Given their financial woes and general air of uncertainty, it came as a bit of a surprise to learn that Racing Santander has stomped up 190.000€ for a place in Segunda B for its reserve side. When you consider the lack of action in assembling a first team squad, you can't help but feel that it's money down the drain should the first XI slip another division in May 2013. But that's enough of this doom-mongering, what of Racing Santander B and their home?
The history of Racing Reserves is, like so many teams in Spain, intertwined with a smaller, affiliated club. The club in question here is Rayo Cantabria, who was founded in 1926 as Rayo Sport in the Alto de Miranda district of Santander. The club played most of its football in the Tercera, but in 1959 came within a match of La Segunda, but lost out to SD Eibar in the play-offs. Following the restructuring of the league in the late 1980's, Rayo won promotion to Segunda B after winning the Cantabrian Tercera title in 1986-87. Unfortunately, their one and only season at this level ended in relegation with a total of just seven wins and nine draws in the 38 game season. The club shared the first team's old El Sardinero stadium up until 1988, when it moved just to the west of the city to Racing's new training complex, La Albericia. Up until 1993, Rayo acted as a subsidiary of Racing Santander, but this was to change when the Spanish Federation ruled that all affiliated teams must become assimilated into the professional club. So Rayo was reformed as Sociedad Deportiva Rayo Cantabria and Racing Santander set up its own reserve team, Real Racing B. You can read more about Rayo Cantabria here.
Real Racing B took up where Rayo had left off, doing well in the Tercera, but unable to navigate their way through the end of season play-offs. That changed in 1996-97 when promotion to Segunda B was earned thanks to their topping of a play-off group that featured CD Binéfar, Deportivo Alavés “B” and Club Haro Deportivo. Regrettably, their visit to the third tier was short and a 17th place finish saw the club relegated at the end of the season. Two years later and Racing B repeated the trick and spent another season in Segunda B, finishing 17th once again. In all, Racing B have been regular visitors to the third tier over the past decade, but have never managed a stay in excess of two seasons. Their best finish of 8th was achieved in 2005-06, but since 2010, life has been spent in the Tercera. The 2012-13 season will see the club return to Segunda B following the demotion of five teams and the payment of that 190.000€ bond to the RFEF.
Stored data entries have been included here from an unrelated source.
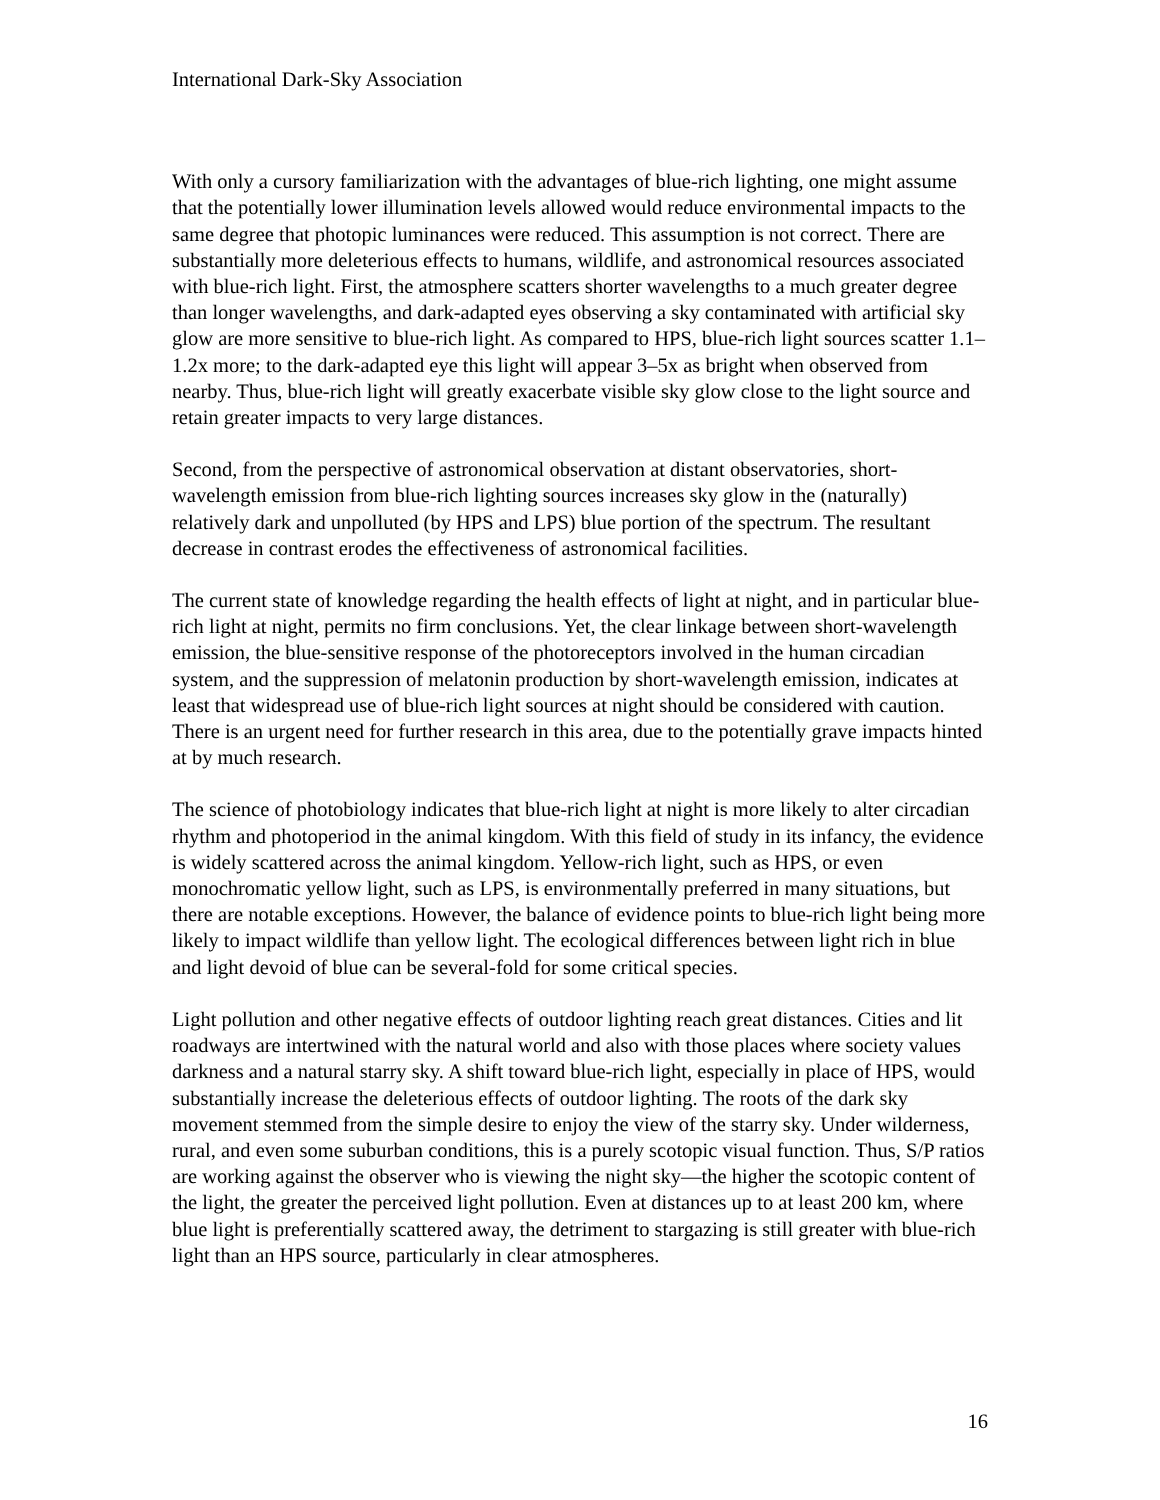International Dark-Sky Association
With only a cursory familiarization with the advantages of blue-rich lighting, one might assume that the potentially lower illumination levels allowed would reduce environmental impacts to the same degree that photopic luminances were reduced. This assumption is not correct. There are substantially more deleterious effects to humans, wildlife, and astronomical resources associated with blue-rich light. First, the atmosphere scatters shorter wavelengths to a much greater degree than longer wavelengths, and dark-adapted eyes observing a sky contaminated with artificial sky glow are more sensitive to blue-rich light. As compared to HPS, blue-rich light sources scatter 1.1–1.2x more; to the dark-adapted eye this light will appear 3–5x as bright when observed from nearby. Thus, blue-rich light will greatly exacerbate visible sky glow close to the light source and retain greater impacts to very large distances.
Second, from the perspective of astronomical observation at distant observatories, short-wavelength emission from blue-rich lighting sources increases sky glow in the (naturally) relatively dark and unpolluted (by HPS and LPS) blue portion of the spectrum. The resultant decrease in contrast erodes the effectiveness of astronomical facilities.
The current state of knowledge regarding the health effects of light at night, and in particular blue-rich light at night, permits no firm conclusions. Yet, the clear linkage between short-wavelength emission, the blue-sensitive response of the photoreceptors involved in the human circadian system, and the suppression of melatonin production by short-wavelength emission, indicates at least that widespread use of blue-rich light sources at night should be considered with caution. There is an urgent need for further research in this area, due to the potentially grave impacts hinted at by much research.
The science of photobiology indicates that blue-rich light at night is more likely to alter circadian rhythm and photoperiod in the animal kingdom. With this field of study in its infancy, the evidence is widely scattered across the animal kingdom. Yellow-rich light, such as HPS, or even monochromatic yellow light, such as LPS, is environmentally preferred in many situations, but there are notable exceptions. However, the balance of evidence points to blue-rich light being more likely to impact wildlife than yellow light. The ecological differences between light rich in blue and light devoid of blue can be several-fold for some critical species.
Light pollution and other negative effects of outdoor lighting reach great distances. Cities and lit roadways are intertwined with the natural world and also with those places where society values darkness and a natural starry sky. A shift toward blue-rich light, especially in place of HPS, would substantially increase the deleterious effects of outdoor lighting. The roots of the dark sky movement stemmed from the simple desire to enjoy the view of the starry sky. Under wilderness, rural, and even some suburban conditions, this is a purely scotopic visual function. Thus, S/P ratios are working against the observer who is viewing the night sky—the higher the scotopic content of the light, the greater the perceived light pollution. Even at distances up to at least 200 km, where blue light is preferentially scattered away, the detriment to stargazing is still greater with blue-rich light than an HPS source, particularly in clear atmospheres.
16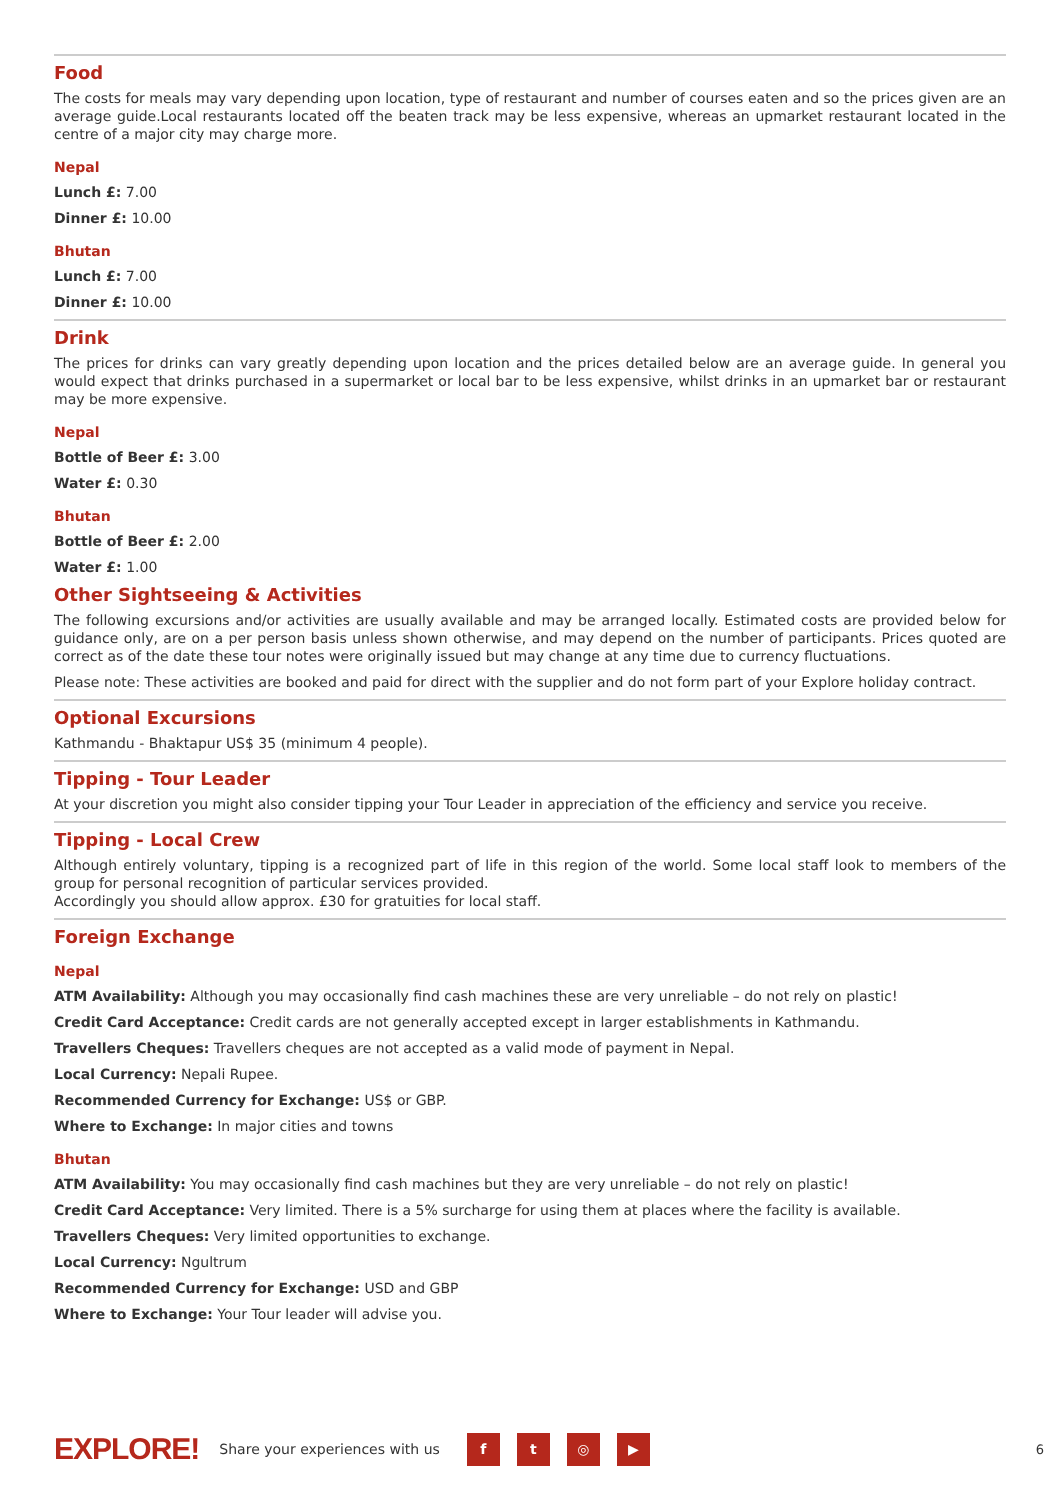Food
The costs for meals may vary depending upon location, type of restaurant and number of courses eaten and so the prices given are an average guide.Local restaurants located off the beaten track may be less expensive, whereas an upmarket restaurant located in the centre of a major city may charge more.
Nepal
Lunch £: 7.00
Dinner £: 10.00
Bhutan
Lunch £: 7.00
Dinner £: 10.00
Drink
The prices for drinks can vary greatly depending upon location and the prices detailed below are an average guide. In general you would expect that drinks purchased in a supermarket or local bar to be less expensive, whilst drinks in an upmarket bar or restaurant may be more expensive.
Nepal
Bottle of Beer £: 3.00
Water £: 0.30
Bhutan
Bottle of Beer £: 2.00
Water £: 1.00
Other Sightseeing & Activities
The following excursions and/or activities are usually available and may be arranged locally. Estimated costs are provided below for guidance only, are on a per person basis unless shown otherwise, and may depend on the number of participants. Prices quoted are correct as of the date these tour notes were originally issued but may change at any time due to currency fluctuations.
Please note: These activities are booked and paid for direct with the supplier and do not form part of your Explore holiday contract.
Optional Excursions
Kathmandu - Bhaktapur US$ 35 (minimum 4 people).
Tipping - Tour Leader
At your discretion you might also consider tipping your Tour Leader in appreciation of the efficiency and service you receive.
Tipping - Local Crew
Although entirely voluntary, tipping is a recognized part of life in this region of the world. Some local staff look to members of the group for personal recognition of particular services provided.
Accordingly you should allow approx. £30 for gratuities for local staff.
Foreign Exchange
Nepal
ATM Availability: Although you may occasionally find cash machines these are very unreliable – do not rely on plastic!
Credit Card Acceptance: Credit cards are not generally accepted except in larger establishments in Kathmandu.
Travellers Cheques: Travellers cheques are not accepted as a valid mode of payment in Nepal.
Local Currency: Nepali Rupee.
Recommended Currency for Exchange: US$ or GBP.
Where to Exchange: In major cities and towns
Bhutan
ATM Availability: You may occasionally find cash machines but they are very unreliable – do not rely on plastic!
Credit Card Acceptance: Very limited. There is a 5% surcharge for using them at places where the facility is available.
Travellers Cheques: Very limited opportunities to exchange.
Local Currency: Ngultrum
Recommended Currency for Exchange: USD and GBP
Where to Exchange: Your Tour leader will advise you.
EXPLORE! Share your experiences with us ft ◎ ▶ 6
The club's training grounds at La Albericia underwent extensive rebuilding in 2009 and as a result, Racing B moved their home matches to La Maruca, a municipal athletics stadium to the south of the city, near the airport. Their sabbatical ended in August 2011 when La Albericia re-opened, and quite an impressive complex it is too, in a small and understated sort of way. Comprising of two natural pitches and two artificial surfaces, the main facilities are contained within a new three storey building that occupies the south west corner of the site. This hub houses club offices, gymnasium, treatment rooms, TV & Media centre, changing facilities and residential space for 18 of the club's young professionals. It also houses the complexes only spectator accommodation. The entire north side of the building is made up of a 600 seat tribuna that sits directly behind the southern goal of Racing B's main pitch. This sleek stand offers excellent views of the main arena and blends seamlessly into the profile of this modern facility. Does 600 seats offer enough in the way of accommodation? Well for the majority of time it does, but on the rare occasions that Racing B require a more space, the main Estadio El Sardinero is but a short jaunt back into town.